9. A sequential electromechanical brake with advanced emergency tripping comprising at least three mobile induced elements, sectors, or frames, wherein a first of the at least three mobile induced elements, sectors, or frames acts faster than a rest of the at least three mobile induced elements, sectors, or frames, wherein in an emergency a second of the at least three mobile induced elements, sectors, or frames acts in a delayed manner with respect to a rest of the at least three mobile induced elements, sectors, or frames.

10. The sequential electromechanical brake of claim 9 wherein the delayed manner with which the second of the at least three mobile induced elements, sectors, or frames acts is due to an antiparallel arrangement of a diode on a coil associated with the second of the at least three mobile induced elements, sectors, or frames.

11. The sequential electromechanical brake of claim 9 wherein a braking torque is twice a rated torque and is equally divided between the at least three mobile induced elements, sectors, or frames.

12. The sequential electromechanical brake of claim 9 wherein the at least three mobile induced elements, sectors, or frames actuate separately, wherein an actuating sequence of the at least three mobile induced elements, sectors, or frames depends on a load that the sequential electromechanical brake is braking.

13. The sequential electromechanical brake of claim 9 wherein two or more of the at least three mobile induced elements, sectors, or frames actuate together.

14. The sequential electromechanical brake of claim 13 wherein both an actuating sequence of the at least three mobile induced elements, sectors, or frames and a grouping of the two or more of the at least three mobile induced elements, sectors, or frames that actuate together depend on a load that the sequential electromechanical brake is braking.

- REQUEST A -
Using the brake claims above, decide whether each statement agrees with them. Answer yes or no and quote the exact words that settle it.
(i) The braking torque is twice the rated torque.
(ii) The delayed action of the second element is due to a spring.
(iii) All of the elements must always actuate separately.

- EXERCISE MATERIAL -
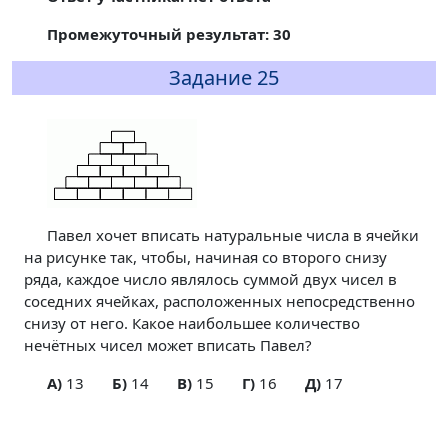
Промежуточный результат: 30
Задание 25
Павел хочет вписать натуральные числа в ячейки
на рисунке так, чтобы, начиная со второго снизу
ряда, каждое число являлось суммой двух чисел в
соседних ячейках, расположенных непосредственно
снизу от него. Какое наибольшее количество
нечётных чисел может вписать Павел?
A)
13
Б)
14
В)
15
Г)
16
Д)
17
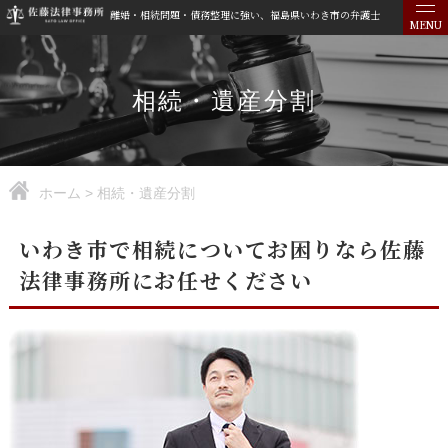
離婚・相続問題・債務整理に強い、福島県いわき市の弁護士
MENU
相続・遺産分割
ホーム
>
相続・遺産分割
いわき市で相続についてお困りなら佐藤
法律事務所にお任せください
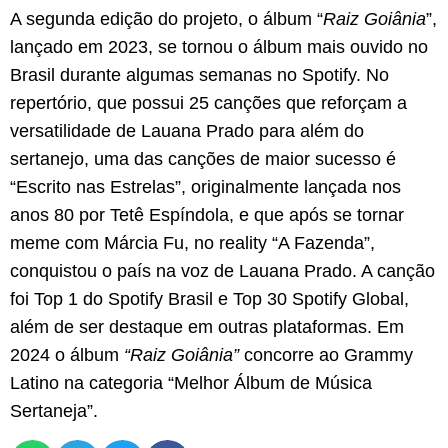
A segunda edição do projeto, o álbum “
Raiz Goiânia
”,
lançado em 2023, se tornou o álbum mais ouvido no
Brasil durante algumas semanas no Spotify. No
repertório, que possui 25 canções que reforçam a
versatilidade de Lauana Prado para além do
sertanejo, uma das canções de maior sucesso é
“Escrito nas Estrelas”, originalmente lançada nos
anos 80 por Tetê Espíndola, e que após se tornar
meme com Márcia Fu, no reality “A Fazenda”,
conquistou o país na voz de Lauana Prado. A canção
foi Top 1 do Spotify Brasil e Top 30 Spotify Global,
além de ser destaque em outras plataformas. Em
2024 o álbum
“Raiz Goiânia”
concorre ao Grammy
Latino na categoria “Melhor Álbum de Música
Sertaneja”.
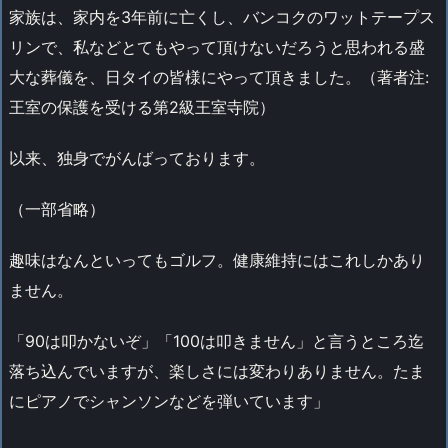
家族は、家内を3年前に亡くし、バンコクのワットテープス
リンで、私などとてもやって頂けないだろうと思われる盛
大な葬儀を、日タイの皆様にやって頂きました。（著者注:
王室の保護を受ける第2級王室寺院）
以来、独身でがんばっております。
（一部省略）
趣味はなんといってもゴルフ。健康維持にはこれしかあり
ません。
「90は叩かないぞ」「100は叩きません」と言うところ迄
落ち込んでいますが、楽しさには変わりありません。たま
にピアノでシャンソンなどを弾いています」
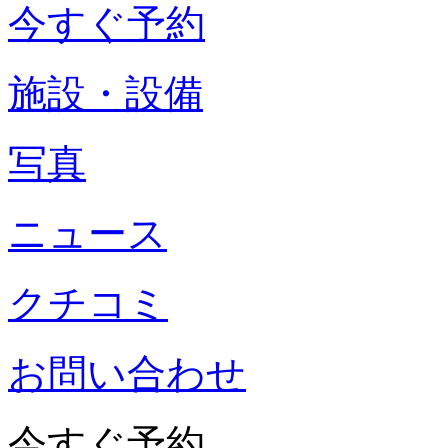
今すぐ予約
施設・設備
写真
ニュース
クチコミ
お問い合わせ
今すぐ予約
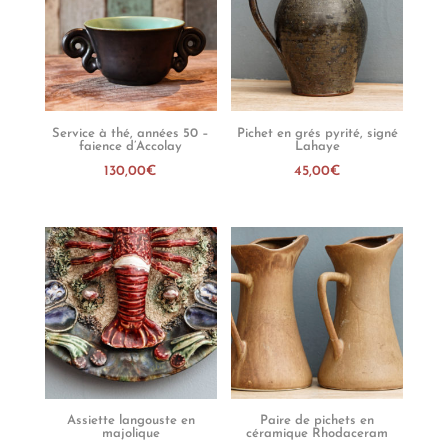
Service à thé, années 50 –
Pichet en grés pyrité, signé
faience d’Accolay
Lahaye
130,00
€
45,00
€
Assiette langouste en
Paire de pichets en
majolique
céramique Rhodaceram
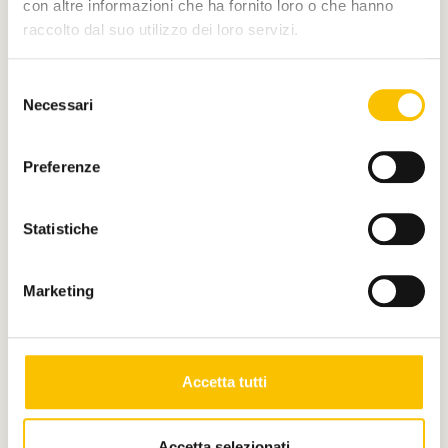
con altre informazioni che ha fornito loro o che hanno
raccolto dal suo utilizzo dei loro servizi.
Main partner
Selezione
Necessari
del
consenso
Silver partner
Preferenze
Statistiche
Main media partner
Marketing
Partner
Accetta tutti
Accetta selezionati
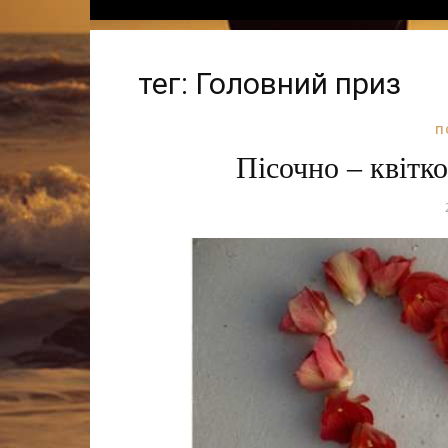
тег: Головний приз
П
Пісочно – квітко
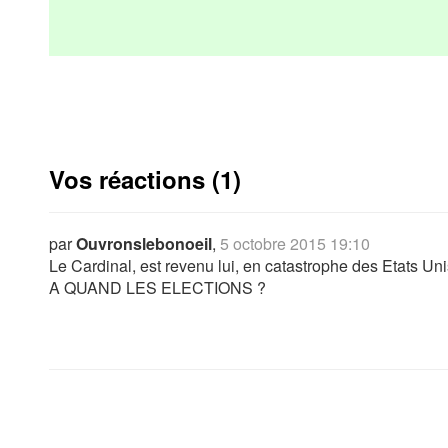
Vos réactions (1)
par
Ouvronslebonoeil
,
5 octobre 2015 19:10
Le Cardinal, est revenu lui, en catastrophe des Etats Unis 
A QUAND LES ELECTIONS ?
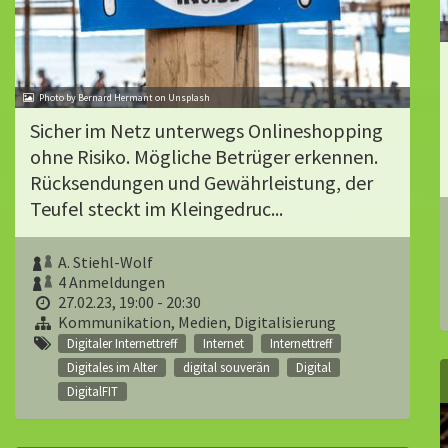
Photo by Bernard Hermant on Unsplash
Sicher im Netz unterwegs Onlineshopping
ohne Risiko. Mögliche Betrüger erkennen.
Rücksendungen und Gewährleistung, der
Teufel steckt im Kleingedruc...
A. Stiehl-Wolf
4 Anmeldungen
27.02.23, 19:00 - 20:30
Kommunikation, Medien, Digitalisierung
Digitaler Internettreff
Internet
Internettreff
Digitales im Alter
digital souverän
Digital
DigitalFIT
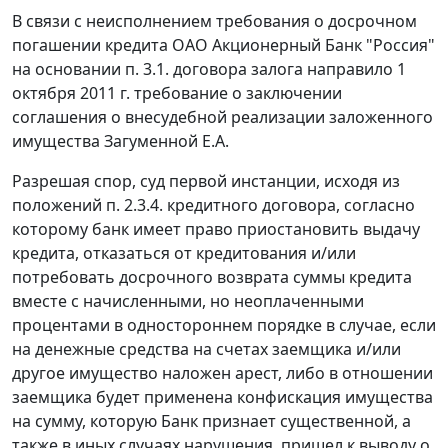
В связи с неисполнением требования о досрочном
погашении кредита ОАО Акционерный Банк "Россия"
на основании п. 3.1. договора залога направило 1
октября 2011 г. требование о заключении
соглашения о внесудебной реализации заложенного
имущества Загуменной Е.А.
Разрешая спор, суд первой инстанции, исходя из
положений п. 2.3.4. кредитного договора, согласно
которому банк имеет право приостановить выдачу
кредита, отказаться от кредитования и/или
потребовать досрочного возврата суммы кредита
вместе с начисленными, но неоплаченными
процентами в одностороннем порядке в случае, если
на денежные средства на счетах заемщика и/или
другое имущество наложен арест, либо в отношении
заемщика будет применена конфискация имущества
на сумму, которую Банк признает существенной, а
также в иных случаях нарушения, пришел к выводу о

- REQUEST B -
Please render the entries as a Markdown table with the columns No. and Line, starting at the line that contains "con altre informazioni" and running through the end of the entries, both ends included. Leave out blank lines and the pictures.

- WRITTEN REPLY A -
(i) Yes: "a braking torque is twice a rated torque"
(ii) No: "is due to an antiparallel arrangement of a diode on a coil"
(iii) No: "two or more of the at least three mobile induced elements, sectors, or frames actuate together"

- WRITTEN REPLY B -
| No. | Line |
|---|---|
| 1 | con altre informazioni che ha fornito loro o che hanno |
| 2 | raccolto dal suo utilizzo dei loro servizi. |
| 3 | Main partner |
| 4 | Selezione |
| 5 | Necessari |
| 6 | del |
| 7 | consenso |
| 8 | Silver partner |
| 9 | Preferenze |
| 10 | Statistiche |
| 11 | Main media partner |
| 12 | Marketing |
| 13 | Partner |
| 14 | Accetta tutti |
| 15 | Accetta selezionati |
| 16 | тег: Головний приз |
| 17 | П |
| 18 | Пісочно – квітко |
| 19 | Vos réactions (1) |
| 20 | par |
| 21 | Ouvronslebonoeil |
| 22 | , |
| 23 | 5 octobre 2015 19:10 |
| 24 | Le Cardinal, est revenu lui, en catastrophe des Etats Unis  |
| 25 | A QUAND LES ELECTIONS ? |
| 26 | Photo by Bernard Hermant on Unsplash |
| 27 | Sicher im Netz unterwegs Onlineshopping |
| 28 | ohne Risiko. Mögliche Betrüger erkennen. |
| 29 | Rücksendungen und Gewährleistung, der |
| 30 | Teufel steckt im Kleingedruc... |
| 31 | A. Stiehl-Wolf |
| 32 | 4 Anmeldungen |
| 33 | 27.02.23, 19:00 - 20:30 |
| 34 | Kommunikation, Medien, Digitalisierung |
| 35 | Digitaler Internettreff |
| 36 | Internet |
| 37 | Internettreff |
| 38 | Digitales im Alter |
| 39 | digital souverän |
| 40 | Digital |
| 41 | DigitalFIT |
| 42 | В связи с неисполнением требования о досрочном |
| 43 | погашении кредита ОАО Акционерный Банк "Россия" |
| 44 | на основании п. 3.1. договора залога направило 1 |
| 45 | октября 2011 г. требование о заключении |
| 46 | соглашения о внесудебной реализации заложенного |
| 47 | имущества Загуменной Е.А. |
| 48 | Разрешая спор, суд первой инстанции, исходя из |
| 49 | положений п. 2.3.4. кредитного договора, согласно |
| 50 | которому банк имеет право приостановить выдачу |
| 51 | кредита, отказаться от кредитования и/или |
| 52 | потребовать досрочного возврата суммы кредита |
| 53 | вместе с начисленными, но неоплаченными |
| 54 | процентами в одностороннем порядке в случае, если |
| 55 | на денежные средства на счетах заемщика и/или |
| 56 | другое имущество наложен арест, либо в отношении |
| 57 | заемщика будет применена конфискация имущества |
| 58 | на сумму, которую Банк признает существенной, а |
| 59 | также в иных случаях нарушения, пришел к выводу о |